WHAT THE EXERCISE ASKS:
Please tell how many of the lines below contain "Decoration", using only a number.
:: DATA ::
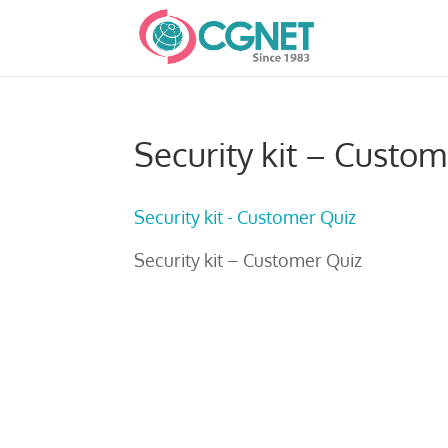
Security kit – Custom
Security kit - Customer Quiz
Security kit – Customer Quiz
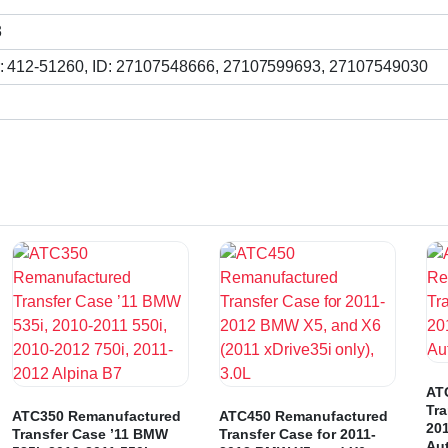
3
: 412-51260, ID: 27107548666, 27107599693, 27107549030
AT
Tra
ATC350 Remanufactured
ATC450 Remanufactured
20
Transfer Case ’11 BMW
Transfer Case for 2011-
Au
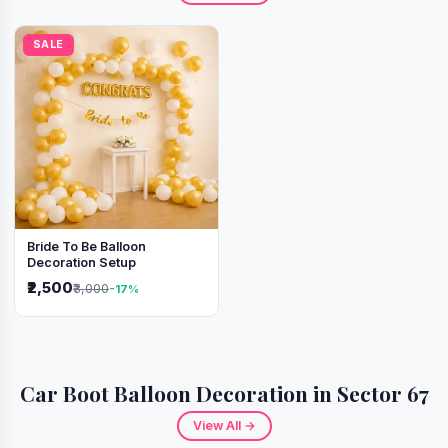
SALE
Bride To Be Balloon
Decoration Setup
₹2,500
₹3,000
-17%
Car Boot Balloon Decoration in Sector 67
View All →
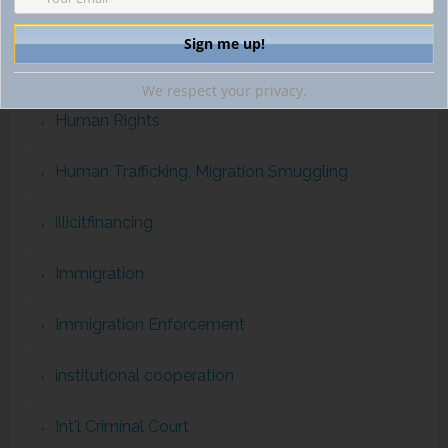
genocide
Governmental networks
We respect your privacy.
Human Rights
Human Trafficking, Migration Smuggling
illicitfinancing
Immigration
Immigration Enforcement
institutional cooperation
Int'l Criminal Court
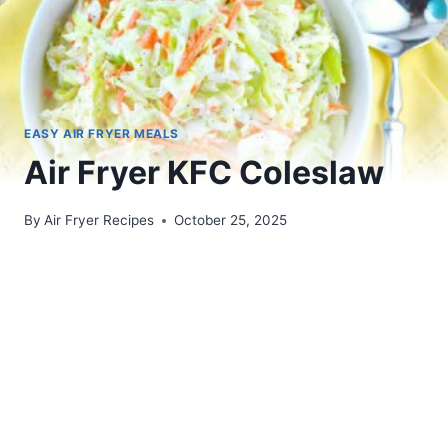
EASY AIR FRYER MEALS
Air Fryer KFC Coleslaw
By
Air Fryer Recipes
October 25, 2025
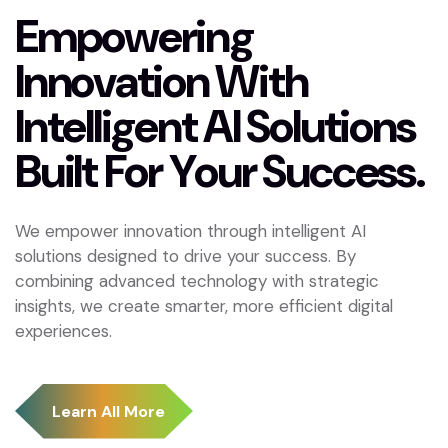
E
m
p
o
w
e
r
i
n
g
I
n
n
o
v
a
t
i
o
n
W
i
t
h
I
n
t
e
l
l
i
g
e
n
t
A
I
S
o
l
u
t
i
o
n
s
B
u
i
l
t
F
o
r
Y
o
u
r
S
u
c
c
e
s
s
.
We empower innovation through intelligent AI
solutions designed to drive your success. By
combining advanced technology with strategic
insights, we create smarter, more efficient digital
experiences.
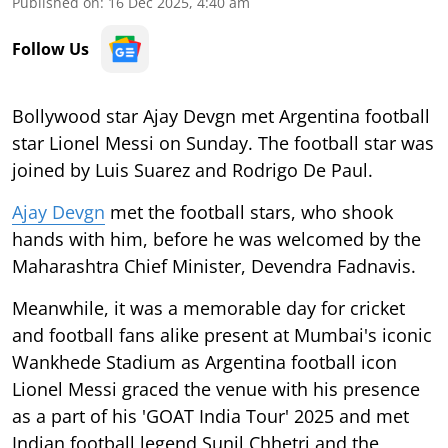
Published on
:
16 Dec 2025, 4:40 am
Follow Us
Bollywood star Ajay Devgn met Argentina football
star Lionel Messi on Sunday. The football star was
joined by Luis Suarez and Rodrigo De Paul.
Ajay Devgn
met the football stars, who shook
hands with him, before he was welcomed by the
Maharashtra Chief Minister, Devendra Fadnavis.
Meanwhile, it was a memorable day for cricket
and football fans alike present at Mumbai's iconic
Wankhede Stadium as Argentina football icon
Lionel Messi graced the venue with his presence
as a part of his 'GOAT India Tour' 2025 and met
Indian football legend Sunil Chhetri and the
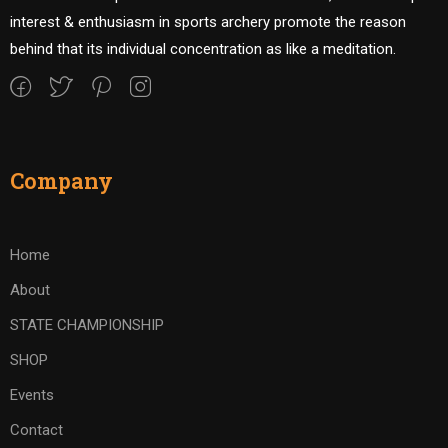
interest & enthusiasm in sports archery promote the reason
behind that its individual concentration as like a meditation.
Company
Home
About
STATE CHAMPIONSHIP
SHOP
Events
Contact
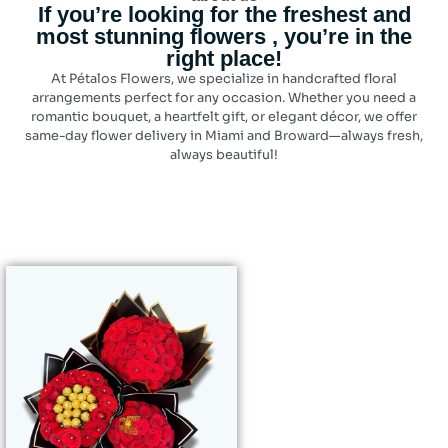
If you’re looking for the freshest and
most stunning flowers , you’re in the
right place!
At Pétalos Flowers, we specialize in handcrafted floral
arrangements perfect for any occasion. Whether you need a
romantic bouquet, a heartfelt gift, or elegant décor, we offer
same-day flower delivery in Miami and Broward—always fresh,
always beautiful!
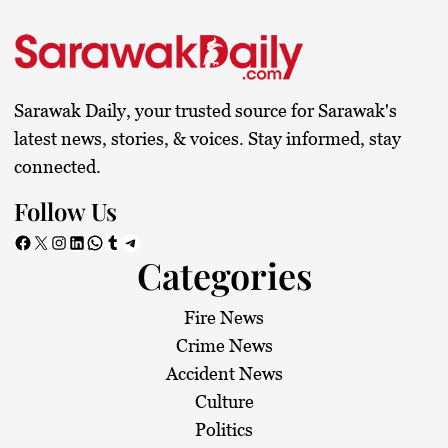
Sarawak Daily, your trusted source for Sarawak's
latest news, stories, & voices. Stay informed, stay
connected.
Follow Us
Facebook
X
Instagram
LinkedIn
WhatsApp
Tumblr
Telegram
Categories
Fire News
Crime News
Accident News
Culture
Politics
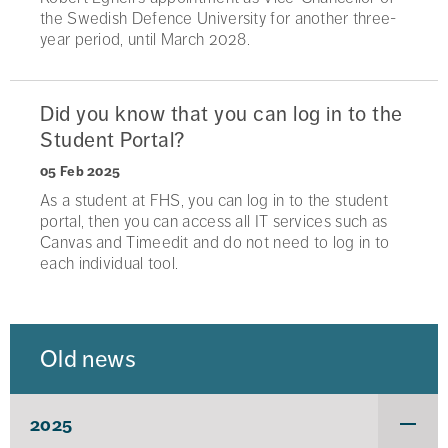
the Swedish Defence University for another three-
year period, until March 2028.
Did you know that you can log in to the
Student Portal?
05 Feb 2025
As a student at FHS, you can log in to the student
portal, then you can access all IT services such as
Canvas and Timeedit and do not need to log in to
each individual tool.
Old news
2025
Under
för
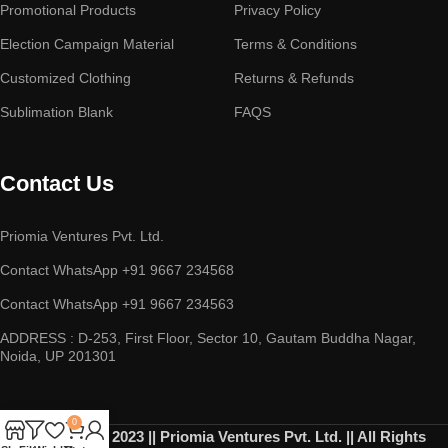
Promotional Products
Privacy Policy
Election Campaign Material
Terms & Conditions
Customized Clothing
Returns & Refunds
Sublimation Blank
FAQS
Contact Us
Priomia Ventures Pvt. Ltd.
Contact WhatsApp +91 9667 234568
Contact WhatsApp +91 9667 234563
ADDRESS : D-253, First Floor, Sector 10, Gautam Buddha Nagar,
Noida, UP 201301
0
Copyright © 2023 || Priomia Ventures Pvt. Ltd. || All Rights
:::
TASK RESPONSE:
2